Um quarteirão inteiro de moradias de madeira da comunidade conhecida como Buraco Quente, no bairro do Campo Belo (zona sul de São Paulo), foi destruída em incêndio na noite de ontem. As chamas com mais de 10 metros de altura deixaram desabrigadas cerca de duas mil pessoas, segundo a Defesa Civil do município. Não houve vítimas e uma pessoa foi atendida por intoxicação pela fumaça.
Há dois anos, em 3 de setembro de 2012, um incêndio destruiu em poucas horas as residências no mesmo local. Os moradores reconstruíram suas casas em poucas semanas.
Assista ao vídeo do incêndio em 2012.
No momento do incêndio, o hidrante localizado na rua Cristóvão Pereira, ao lado da favela, não funcionou. Um dos moradores e voluntário do programa Previn (Prevenção a Incêndios em Assentamentos Precários) quase foi agredido pelos outros moradores.
As vítimas do incêndio empilharam eletrodomésticos, roupas e mantimentos no canteiro central da avenida Roberto Marinho, onde são realizadas as obras de construção do monotrilho da Linha 17. Parte dos desabrigados passou a noite em uma igreja evangélica próxima e a prefeitura irá fazer um cadastramento para encaminhar as famílias para abrigos.
Em abril de 2012, a Câmara de Vereadores formou uma Comissão Parlamentar de Inquérito (CPI) para investigar os frequentes incêndios em favelas. Em setembro do mesmo ano, matéria do site Carta Maior denunciou que os seis vereadores que integravam a comissão receberam em suas campanhas vultosas doações de empresas do setor imobiliário. Várias reuniões da comissão foram canceladas e até o momento, pouco foi produzido.
Mais de 1200 incêndios ocorreram em favelas nos últimos 20 anos.
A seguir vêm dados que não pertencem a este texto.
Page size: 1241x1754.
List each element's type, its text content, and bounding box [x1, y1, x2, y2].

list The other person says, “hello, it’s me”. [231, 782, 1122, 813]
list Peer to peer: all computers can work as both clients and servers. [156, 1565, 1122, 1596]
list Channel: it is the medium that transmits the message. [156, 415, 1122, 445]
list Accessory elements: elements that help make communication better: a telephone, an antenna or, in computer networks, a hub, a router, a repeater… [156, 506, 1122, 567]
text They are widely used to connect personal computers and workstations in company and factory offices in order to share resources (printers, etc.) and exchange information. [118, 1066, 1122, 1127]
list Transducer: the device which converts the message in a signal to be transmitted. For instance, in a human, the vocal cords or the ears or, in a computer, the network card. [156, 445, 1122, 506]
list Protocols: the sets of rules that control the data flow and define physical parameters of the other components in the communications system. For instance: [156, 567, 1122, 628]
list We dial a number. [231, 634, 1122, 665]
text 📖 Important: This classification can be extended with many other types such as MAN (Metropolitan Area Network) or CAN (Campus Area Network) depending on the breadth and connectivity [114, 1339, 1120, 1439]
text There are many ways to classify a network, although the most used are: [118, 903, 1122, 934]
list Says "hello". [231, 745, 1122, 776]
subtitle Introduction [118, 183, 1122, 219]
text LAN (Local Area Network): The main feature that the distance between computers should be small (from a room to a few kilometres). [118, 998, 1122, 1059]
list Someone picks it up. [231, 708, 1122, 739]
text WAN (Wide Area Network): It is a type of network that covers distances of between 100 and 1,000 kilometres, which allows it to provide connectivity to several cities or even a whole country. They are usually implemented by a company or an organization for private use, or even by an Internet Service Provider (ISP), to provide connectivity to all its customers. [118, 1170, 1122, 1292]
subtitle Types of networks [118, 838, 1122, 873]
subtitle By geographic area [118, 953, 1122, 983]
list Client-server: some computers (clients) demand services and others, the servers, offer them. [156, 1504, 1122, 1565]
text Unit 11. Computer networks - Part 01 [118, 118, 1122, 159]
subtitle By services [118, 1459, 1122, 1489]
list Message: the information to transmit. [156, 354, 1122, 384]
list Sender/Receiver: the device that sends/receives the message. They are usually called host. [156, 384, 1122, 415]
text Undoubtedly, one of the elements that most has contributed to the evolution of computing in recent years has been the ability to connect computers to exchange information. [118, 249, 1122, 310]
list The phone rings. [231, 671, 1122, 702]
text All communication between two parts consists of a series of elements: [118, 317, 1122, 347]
Um grupo de estudantes de jornalismo da PUC-SP resolveu investigar a relação desse alto número de incêndios com a especulação imobiliária. Para isso, entrevistou moradores de favelas, políticos, urbanistas, entre outros. O resultado do trabalho pode ser visto no documentário Limpam com fogo. Para finalizar o filme profissionalmente, o grupo já arrecadou R$ 36 mil no Catarse , plataforma de financiamento coletivo.
Em entrevista à revista Carta Capital em junho deste ano, Conrado Ferrato, um dos realizadores do documentário, afirmou:
“Quando falamos que a especulação está por trás dos incêndios não estamos querendo dizer que construtoras e incorporadoras acenderam um fósforo, queimaram as favelas e construíram um prédio no lugar – isso é uma simplificação grosseira. É algo mais sutil. Pense que um bairro que vem se valorizando está passando por muitas obras, que atraem mais interesses para essa região. Esses interesses envolvem coisas como melhorias de mobilidade, lazer e segurança – esse último quase sempre se traduz em uma vigilância sobre as favelas da região. Essa vigilância impede a consolidação dessas comunidades, que mantêm um caráter construtivo precário, com paredes de papelão e madeira e alta densidade de moradias, todos os fatores que contribuem para um grande incêndio. Não se trata de tacar fogo, mas de deixar queimar”.